All’interno del Castello dell’Oblio, conobbi in modo ravvicinato il progetto di Vexen.

Aveva creato una Replica davvero potente, una copia del migliore amico di Sora. Per quanto il suo scopo fosse esattamente quello di duplicare le qualità del suo originale, non sopportava di essere identico a lui. Avrebbe voluto essere una persona diversa, avere dei ricordi propri, e si attaccò molto a quelli che Naminé costruì per lui. Talvolta mi chiedevo in cosa fossimo diversi. La Replica avrebbe voluto un suo cuore, un Nessuno cerca di essere completo. Forse l'unica differenza stava nel fatto che noi avevamo i nostri ricordi, e in fondo era su quelli che fondavamo l’intera nostra esistenza. Roxas non aveva ricordi del suo passato, ma aveva un cuore. Ecco, diverse volte mi sono posto il quesito di come le persone con un cuore vedessero noi membri dell’Organizzazione. Nel Castello avevamo un ospite, una persona che odiava i Nessuno.

Roxas era sveglio, faceva domande, si interrogava sulla sua esistenza precedente, e dovevo trascorrere le nostre serate a tentare di rispondergli senza dire troppo. Non sapeva chi era e chi sarebbe diventato, ed il mio scopo era impedire che tornasse al suo luogo di origine. Luxord aveva ragione. La vita è molto meno dura quando si è inconsapevoli di ciò che si ha intorno. Noialtri sapevamo preventivamente cosa saremmo diventati, solo ci saremmo divertiti a trovare le differenze. Eravamo le cavie di un esperimento tremendo.

Un tempo, quando io e Isa eravamo ragazzi, il nostro mondo prosperava. C’era un uomo, che chiamavano ‘Il Saggio’. Aveva un castello che incuteva regalità e timore negli osservatori. Al suo interno, quell’uomo conservava gli appunti delle sue ricerche. Ricerche infelici, oscure. I suoi collaboratori lo tradirono e il mondo iniziò ad essere ambivalente. Venne ricoperto di oscurità, cambiò il suo nome e divenne più cupo.

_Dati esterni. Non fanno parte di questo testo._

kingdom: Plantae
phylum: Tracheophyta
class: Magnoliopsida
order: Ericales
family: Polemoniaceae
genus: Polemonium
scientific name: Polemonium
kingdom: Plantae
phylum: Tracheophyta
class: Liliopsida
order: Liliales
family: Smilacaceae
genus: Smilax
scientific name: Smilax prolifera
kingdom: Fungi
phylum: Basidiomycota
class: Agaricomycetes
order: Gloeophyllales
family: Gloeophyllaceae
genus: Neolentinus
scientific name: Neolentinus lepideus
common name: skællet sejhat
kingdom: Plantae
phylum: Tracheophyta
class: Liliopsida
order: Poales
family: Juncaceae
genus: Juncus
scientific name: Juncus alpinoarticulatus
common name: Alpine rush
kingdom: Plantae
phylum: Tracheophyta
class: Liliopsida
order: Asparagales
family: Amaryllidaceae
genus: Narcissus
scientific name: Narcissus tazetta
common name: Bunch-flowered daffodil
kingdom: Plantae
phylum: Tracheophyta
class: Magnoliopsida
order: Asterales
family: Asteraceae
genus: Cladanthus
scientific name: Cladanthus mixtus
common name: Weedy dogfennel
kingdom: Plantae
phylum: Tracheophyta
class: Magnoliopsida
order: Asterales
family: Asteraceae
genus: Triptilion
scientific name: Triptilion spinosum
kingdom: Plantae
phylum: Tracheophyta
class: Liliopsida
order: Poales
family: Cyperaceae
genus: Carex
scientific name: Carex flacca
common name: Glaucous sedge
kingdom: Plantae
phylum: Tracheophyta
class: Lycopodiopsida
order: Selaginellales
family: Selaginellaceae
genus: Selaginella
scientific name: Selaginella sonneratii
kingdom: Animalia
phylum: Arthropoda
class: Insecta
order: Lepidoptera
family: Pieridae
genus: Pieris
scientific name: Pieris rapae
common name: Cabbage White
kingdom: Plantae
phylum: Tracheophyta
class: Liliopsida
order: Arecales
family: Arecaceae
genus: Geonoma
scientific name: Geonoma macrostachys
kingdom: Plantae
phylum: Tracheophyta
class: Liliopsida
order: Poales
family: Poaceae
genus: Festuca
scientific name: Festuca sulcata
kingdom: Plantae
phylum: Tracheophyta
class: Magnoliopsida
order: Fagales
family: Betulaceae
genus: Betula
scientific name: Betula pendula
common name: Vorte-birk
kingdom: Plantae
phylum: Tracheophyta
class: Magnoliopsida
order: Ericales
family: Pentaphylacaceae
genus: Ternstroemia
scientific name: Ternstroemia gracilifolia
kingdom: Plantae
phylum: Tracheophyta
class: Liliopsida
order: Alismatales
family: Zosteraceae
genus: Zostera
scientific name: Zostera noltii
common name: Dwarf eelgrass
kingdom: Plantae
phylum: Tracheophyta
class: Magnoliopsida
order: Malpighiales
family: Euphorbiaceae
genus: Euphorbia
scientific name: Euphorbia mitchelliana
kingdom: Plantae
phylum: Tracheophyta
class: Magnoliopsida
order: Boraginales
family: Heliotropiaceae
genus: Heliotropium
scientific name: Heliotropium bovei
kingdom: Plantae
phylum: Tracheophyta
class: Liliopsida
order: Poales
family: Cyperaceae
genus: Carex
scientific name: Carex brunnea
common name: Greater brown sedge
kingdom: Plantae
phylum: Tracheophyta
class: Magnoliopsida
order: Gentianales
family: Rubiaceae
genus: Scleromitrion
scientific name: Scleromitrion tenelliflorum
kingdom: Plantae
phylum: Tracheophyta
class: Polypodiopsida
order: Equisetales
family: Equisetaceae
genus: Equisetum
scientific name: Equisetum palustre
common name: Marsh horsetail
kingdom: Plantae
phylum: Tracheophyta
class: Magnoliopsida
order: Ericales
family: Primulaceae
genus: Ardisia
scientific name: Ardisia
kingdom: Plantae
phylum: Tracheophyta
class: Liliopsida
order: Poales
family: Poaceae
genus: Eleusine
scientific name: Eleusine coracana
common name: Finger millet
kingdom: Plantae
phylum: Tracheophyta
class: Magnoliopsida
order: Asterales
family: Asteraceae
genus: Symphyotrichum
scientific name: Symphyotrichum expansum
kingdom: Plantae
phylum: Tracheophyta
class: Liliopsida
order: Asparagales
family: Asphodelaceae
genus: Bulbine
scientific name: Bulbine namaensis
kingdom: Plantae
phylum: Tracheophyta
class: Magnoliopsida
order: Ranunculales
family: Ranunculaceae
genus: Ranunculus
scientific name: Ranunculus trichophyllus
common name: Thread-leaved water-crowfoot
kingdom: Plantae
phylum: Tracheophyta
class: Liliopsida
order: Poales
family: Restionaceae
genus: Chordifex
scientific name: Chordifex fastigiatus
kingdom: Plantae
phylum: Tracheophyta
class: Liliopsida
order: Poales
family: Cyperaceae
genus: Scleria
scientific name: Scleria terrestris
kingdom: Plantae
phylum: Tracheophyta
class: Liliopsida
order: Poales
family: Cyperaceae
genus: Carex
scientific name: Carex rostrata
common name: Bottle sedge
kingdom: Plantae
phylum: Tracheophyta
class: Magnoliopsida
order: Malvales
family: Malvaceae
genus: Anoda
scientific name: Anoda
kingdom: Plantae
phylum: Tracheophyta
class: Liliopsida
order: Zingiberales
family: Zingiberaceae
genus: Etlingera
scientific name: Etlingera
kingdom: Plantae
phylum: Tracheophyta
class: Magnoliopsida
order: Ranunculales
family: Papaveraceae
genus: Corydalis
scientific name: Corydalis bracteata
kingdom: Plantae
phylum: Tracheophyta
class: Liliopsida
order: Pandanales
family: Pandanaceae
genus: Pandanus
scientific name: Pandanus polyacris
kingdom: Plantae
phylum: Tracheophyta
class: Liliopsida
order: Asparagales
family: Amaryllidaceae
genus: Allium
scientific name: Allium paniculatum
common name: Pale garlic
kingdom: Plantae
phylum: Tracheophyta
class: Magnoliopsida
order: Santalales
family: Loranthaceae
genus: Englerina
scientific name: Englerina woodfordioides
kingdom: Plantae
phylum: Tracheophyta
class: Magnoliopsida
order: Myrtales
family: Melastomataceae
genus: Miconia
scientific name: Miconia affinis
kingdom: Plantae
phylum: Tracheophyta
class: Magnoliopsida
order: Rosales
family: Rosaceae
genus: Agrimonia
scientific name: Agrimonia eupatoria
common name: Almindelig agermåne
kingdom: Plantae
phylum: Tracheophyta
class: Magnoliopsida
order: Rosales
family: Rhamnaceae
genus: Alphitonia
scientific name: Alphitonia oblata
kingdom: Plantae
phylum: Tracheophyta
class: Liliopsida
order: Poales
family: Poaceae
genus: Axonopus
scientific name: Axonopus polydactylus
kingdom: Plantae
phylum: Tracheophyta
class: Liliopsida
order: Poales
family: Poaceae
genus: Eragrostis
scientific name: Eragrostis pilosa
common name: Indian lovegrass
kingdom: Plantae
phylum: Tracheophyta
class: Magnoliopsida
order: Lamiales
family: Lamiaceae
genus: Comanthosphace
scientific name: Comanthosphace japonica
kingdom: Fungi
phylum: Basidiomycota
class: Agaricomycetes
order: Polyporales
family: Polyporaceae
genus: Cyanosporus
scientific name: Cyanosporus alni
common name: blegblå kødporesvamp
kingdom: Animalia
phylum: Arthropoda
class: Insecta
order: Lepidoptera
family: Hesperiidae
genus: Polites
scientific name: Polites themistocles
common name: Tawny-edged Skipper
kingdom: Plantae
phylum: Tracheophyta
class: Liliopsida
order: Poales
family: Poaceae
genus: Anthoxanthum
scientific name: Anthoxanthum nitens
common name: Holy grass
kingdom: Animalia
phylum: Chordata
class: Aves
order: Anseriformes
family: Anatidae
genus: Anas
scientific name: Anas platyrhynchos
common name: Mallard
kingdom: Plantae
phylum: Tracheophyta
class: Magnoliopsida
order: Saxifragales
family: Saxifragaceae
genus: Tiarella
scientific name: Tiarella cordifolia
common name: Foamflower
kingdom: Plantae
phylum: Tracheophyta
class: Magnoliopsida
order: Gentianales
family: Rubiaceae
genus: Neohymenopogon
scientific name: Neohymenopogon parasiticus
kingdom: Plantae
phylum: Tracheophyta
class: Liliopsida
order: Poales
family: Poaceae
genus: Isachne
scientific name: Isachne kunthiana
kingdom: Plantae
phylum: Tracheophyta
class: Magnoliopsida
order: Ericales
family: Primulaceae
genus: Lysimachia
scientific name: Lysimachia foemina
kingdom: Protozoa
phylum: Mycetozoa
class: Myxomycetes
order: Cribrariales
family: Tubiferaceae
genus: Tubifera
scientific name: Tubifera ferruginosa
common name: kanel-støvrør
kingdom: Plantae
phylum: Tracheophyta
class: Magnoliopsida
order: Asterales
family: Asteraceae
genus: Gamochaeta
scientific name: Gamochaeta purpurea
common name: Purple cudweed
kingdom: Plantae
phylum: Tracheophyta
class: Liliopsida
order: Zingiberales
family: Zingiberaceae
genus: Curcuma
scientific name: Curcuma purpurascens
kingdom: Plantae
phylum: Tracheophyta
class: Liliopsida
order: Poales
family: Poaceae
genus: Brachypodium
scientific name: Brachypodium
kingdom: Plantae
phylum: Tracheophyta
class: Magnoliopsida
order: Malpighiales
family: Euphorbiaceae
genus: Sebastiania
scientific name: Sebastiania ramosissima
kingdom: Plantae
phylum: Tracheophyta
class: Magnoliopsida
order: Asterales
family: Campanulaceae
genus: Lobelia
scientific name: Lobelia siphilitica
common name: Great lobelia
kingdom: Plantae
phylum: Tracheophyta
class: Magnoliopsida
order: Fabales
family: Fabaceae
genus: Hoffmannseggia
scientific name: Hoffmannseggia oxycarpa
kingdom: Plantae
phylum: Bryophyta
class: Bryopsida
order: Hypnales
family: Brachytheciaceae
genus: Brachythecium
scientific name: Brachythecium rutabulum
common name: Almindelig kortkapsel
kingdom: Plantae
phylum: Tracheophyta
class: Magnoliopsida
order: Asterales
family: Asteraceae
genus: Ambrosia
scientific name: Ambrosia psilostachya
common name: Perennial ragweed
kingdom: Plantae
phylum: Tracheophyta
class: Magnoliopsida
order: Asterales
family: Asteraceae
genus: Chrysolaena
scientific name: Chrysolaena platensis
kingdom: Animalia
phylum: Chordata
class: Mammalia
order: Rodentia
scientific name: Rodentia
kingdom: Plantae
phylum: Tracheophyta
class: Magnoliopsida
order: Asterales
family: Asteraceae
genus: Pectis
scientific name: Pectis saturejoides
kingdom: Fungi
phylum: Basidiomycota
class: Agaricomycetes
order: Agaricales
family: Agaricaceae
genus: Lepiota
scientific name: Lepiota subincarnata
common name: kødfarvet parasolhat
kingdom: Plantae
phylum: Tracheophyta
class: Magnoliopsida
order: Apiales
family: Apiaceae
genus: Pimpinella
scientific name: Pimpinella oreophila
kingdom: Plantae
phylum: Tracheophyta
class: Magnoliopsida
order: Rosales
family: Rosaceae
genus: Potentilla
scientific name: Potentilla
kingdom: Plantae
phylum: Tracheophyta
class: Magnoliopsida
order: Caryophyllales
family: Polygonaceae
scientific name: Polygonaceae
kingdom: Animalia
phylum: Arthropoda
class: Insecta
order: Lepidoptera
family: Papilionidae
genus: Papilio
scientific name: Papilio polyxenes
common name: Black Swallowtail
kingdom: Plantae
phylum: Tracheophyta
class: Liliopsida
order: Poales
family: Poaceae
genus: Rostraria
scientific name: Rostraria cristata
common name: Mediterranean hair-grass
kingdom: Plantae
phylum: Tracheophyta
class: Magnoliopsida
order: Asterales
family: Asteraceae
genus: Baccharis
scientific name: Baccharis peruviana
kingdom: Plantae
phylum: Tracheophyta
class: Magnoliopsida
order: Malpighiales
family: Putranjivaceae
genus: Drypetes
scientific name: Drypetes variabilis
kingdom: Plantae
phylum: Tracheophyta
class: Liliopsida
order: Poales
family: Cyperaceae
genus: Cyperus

Io ed Isa salivamo spesso sulla torre del castello, ma ci accorgemmo che vi erano troppi segreti al suo interno. La cosa ci incuriosì e tentammo di avvicinarci alle stanze più interne. Avevamo studiato attentamente il percorso delle guardie, ma in una giornata come tante qualcosa andò storto. Dilan ed Elaeus ci caricarono sulle spalle, ci trasportarono nei sotterranei e ci gettarono ai piedi di Even e Ienzo.

“Abbiamo trovato questi due ragazzi al piano superiore.”

“Confabulavano degli Heartless.”

Even si avvicinò a noi incrociando le braccia al petto; i suoi occhi non mostravano alcuna espressione, solo un manifesto interesse nei nostri confronti. Eravamo impauriti e spaesati. Ienzo ci guardava come se avesse saputo che ciò che ci sarebbe accaduto non sarebbe stato qualcosa che avremmo voluto ricordare.

“Curiosi, eh? Cosa sapete?”

Ci guardammo l’un l’altro, senza dire una parola; sospirai ansiosamente.
Avevo timore di ciò che Isa avrebbe potuto dire, o di ciò che sarebbe successo.
O di entrambe le cose.

“Noto una certa reticenza nel vostro sguardo. Forse dovremmo farli parlare in altro modo.”

Even si rivolse alle due guardie tornando accanto a loro, mentre Ienzo ci fissava ancor più insistentemente.
I suoi occhi non lasciavano trasparire alcunché, proprio come quelli del suo mentore.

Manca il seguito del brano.